» WHAT IS ASKED
Format the lines of every row below as a JSON list of strings, with one string per line and no blank lines.

» PROVIDED INFORMATION
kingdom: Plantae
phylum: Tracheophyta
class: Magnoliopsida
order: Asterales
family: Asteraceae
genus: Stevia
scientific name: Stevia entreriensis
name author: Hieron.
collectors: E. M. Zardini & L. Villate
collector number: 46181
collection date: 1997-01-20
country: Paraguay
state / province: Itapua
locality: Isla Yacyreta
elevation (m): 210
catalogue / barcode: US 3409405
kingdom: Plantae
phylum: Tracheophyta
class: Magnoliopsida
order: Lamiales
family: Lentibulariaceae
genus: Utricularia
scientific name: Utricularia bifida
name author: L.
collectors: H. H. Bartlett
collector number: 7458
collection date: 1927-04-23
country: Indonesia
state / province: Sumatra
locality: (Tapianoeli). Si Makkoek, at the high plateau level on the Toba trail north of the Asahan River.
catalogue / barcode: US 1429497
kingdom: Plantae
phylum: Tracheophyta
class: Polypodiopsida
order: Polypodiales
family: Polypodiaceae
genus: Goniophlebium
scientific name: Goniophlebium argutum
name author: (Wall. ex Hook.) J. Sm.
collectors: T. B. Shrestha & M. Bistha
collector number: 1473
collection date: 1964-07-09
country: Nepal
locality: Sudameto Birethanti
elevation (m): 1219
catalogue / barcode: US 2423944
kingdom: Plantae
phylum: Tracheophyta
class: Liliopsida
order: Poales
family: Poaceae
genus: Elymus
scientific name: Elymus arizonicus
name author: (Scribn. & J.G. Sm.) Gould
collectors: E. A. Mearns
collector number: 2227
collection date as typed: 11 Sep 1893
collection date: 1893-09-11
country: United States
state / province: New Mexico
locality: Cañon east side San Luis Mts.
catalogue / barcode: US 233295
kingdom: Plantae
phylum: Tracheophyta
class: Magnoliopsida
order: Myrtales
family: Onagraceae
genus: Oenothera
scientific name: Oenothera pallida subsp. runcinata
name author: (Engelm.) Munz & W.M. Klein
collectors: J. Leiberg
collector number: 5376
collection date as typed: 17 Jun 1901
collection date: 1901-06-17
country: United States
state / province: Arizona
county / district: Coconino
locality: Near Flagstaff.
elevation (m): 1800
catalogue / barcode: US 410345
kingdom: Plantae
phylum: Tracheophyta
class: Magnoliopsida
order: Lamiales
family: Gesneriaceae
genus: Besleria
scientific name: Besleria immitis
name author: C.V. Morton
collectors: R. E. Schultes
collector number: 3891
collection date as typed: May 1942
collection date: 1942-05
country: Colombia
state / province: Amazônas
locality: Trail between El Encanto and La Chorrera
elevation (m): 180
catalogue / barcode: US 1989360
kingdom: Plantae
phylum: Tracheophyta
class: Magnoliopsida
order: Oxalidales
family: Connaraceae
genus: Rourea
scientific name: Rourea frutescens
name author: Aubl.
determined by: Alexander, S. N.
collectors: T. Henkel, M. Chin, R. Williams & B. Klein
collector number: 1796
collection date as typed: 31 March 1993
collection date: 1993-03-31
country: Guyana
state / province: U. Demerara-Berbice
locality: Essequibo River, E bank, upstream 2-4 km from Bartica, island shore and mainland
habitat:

» TASK RESULT
[
  "kingdom: Plantae",
  "phylum: Tracheophyta",
  "class: Magnoliopsida",
  "order: Asterales",
  "family: Asteraceae",
  "genus: Stevia",
  "scientific name: Stevia entreriensis",
  "name author: Hieron.",
  "collectors: E. M. Zardini & L. Villate",
  "collector number: 46181",
  "collection date: 1997-01-20",
  "country: Paraguay",
  "state / province: Itapua",
  "locality: Isla Yacyreta",
  "elevation (m): 210",
  "catalogue / barcode: US 3409405",
  "kingdom: Plantae",
  "phylum: Tracheophyta",
  "class: Magnoliopsida",
  "order: Lamiales",
  "family: Lentibulariaceae",
  "genus: Utricularia",
  "scientific name: Utricularia bifida",
  "name author: L.",
  "collectors: H. H. Bartlett",
  "collector number: 7458",
  "collection date: 1927-04-23",
  "country: Indonesia",
  "state / province: Sumatra",
  "locality: (Tapianoeli). Si Makkoek, at the high plateau level on the Toba trail north of the Asahan River.",
  "catalogue / barcode: US 1429497",
  "kingdom: Plantae",
  "phylum: Tracheophyta",
  "class: Polypodiopsida",
  "order: Polypodiales",
  "family: Polypodiaceae",
  "genus: Goniophlebium",
  "scientific name: Goniophlebium argutum",
  "name author: (Wall. ex Hook.) J. Sm.",
  "collectors: T. B. Shrestha & M. Bistha",
  "collector number: 1473",
  "collection date: 1964-07-09",
  "country: Nepal",
  "locality: Sudameto Birethanti",
  "elevation (m): 1219",
  "catalogue / barcode: US 2423944",
  "kingdom: Plantae",
  "phylum: Tracheophyta",
  "class: Liliopsida",
  "order: Poales",
  "family: Poaceae",
  "genus: Elymus",
  "scientific name: Elymus arizonicus",
  "name author: (Scribn. & J.G. Sm.) Gould",
  "collectors: E. A. Mearns",
  "collector number: 2227",
  "collection date as typed: 11 Sep 1893",
  "collection date: 1893-09-11",
  "country: United States",
  "state / province: New Mexico",
  "locality: Cañon east side San Luis Mts.",
  "catalogue / barcode: US 233295",
  "kingdom: Plantae",
  "phylum: Tracheophyta",
  "class: Magnoliopsida",
  "order: Myrtales",
  "family: Onagraceae",
  "genus: Oenothera",
  "scientific name: Oenothera pallida subsp. runcinata",
  "name author: (Engelm.) Munz & W.M. Klein",
  "collectors: J. Leiberg",
  "collector number: 5376",
  "collection date as typed: 17 Jun 1901",
  "collection date: 1901-06-17",
  "country: United States",
  "state / province: Arizona",
  "county / district: Coconino",
  "locality: Near Flagstaff.",
  "elevation (m): 1800",
  "catalogue / barcode: US 410345",
  "kingdom: Plantae",
  "phylum: Tracheophyta",
  "class: Magnoliopsida",
  "order: Lamiales",
  "family: Gesneriaceae",
  "genus: Besleria",
  "scientific name: Besleria immitis",
  "name author: C.V. Morton",
  "collectors: R. E. Schultes",
  "collector number: 3891",
  "collection date as typed: May 1942",
  "collection date: 1942-05",
  "country: Colombia",
  "state / province: Amazônas",
  "locality: Trail between El Encanto and La Chorrera",
  "elevation (m): 180",
  "catalogue / barcode: US 1989360",
  "kingdom: Plantae",
  "phylum: Tracheophyta",
  "class: Magnoliopsida",
  "order: Oxalidales",
  "family: Connaraceae",
  "genus: Rourea",
  "scientific name: Rourea frutescens",
  "name author: Aubl.",
  "determined by: Alexander, S. N.",
  "collectors: T. Henkel, M. Chin, R. Williams & B. Klein",
  "collector number: 1796",
  "collection date as typed: 31 March 1993",
  "collection date: 1993-03-31",
  "country: Guyana",
  "state / province: U. Demerara-Berbice",
  "locality: Essequibo River, E bank, upstream 2-4 km from Bartica, island shore and mainland",
  "habitat:"
]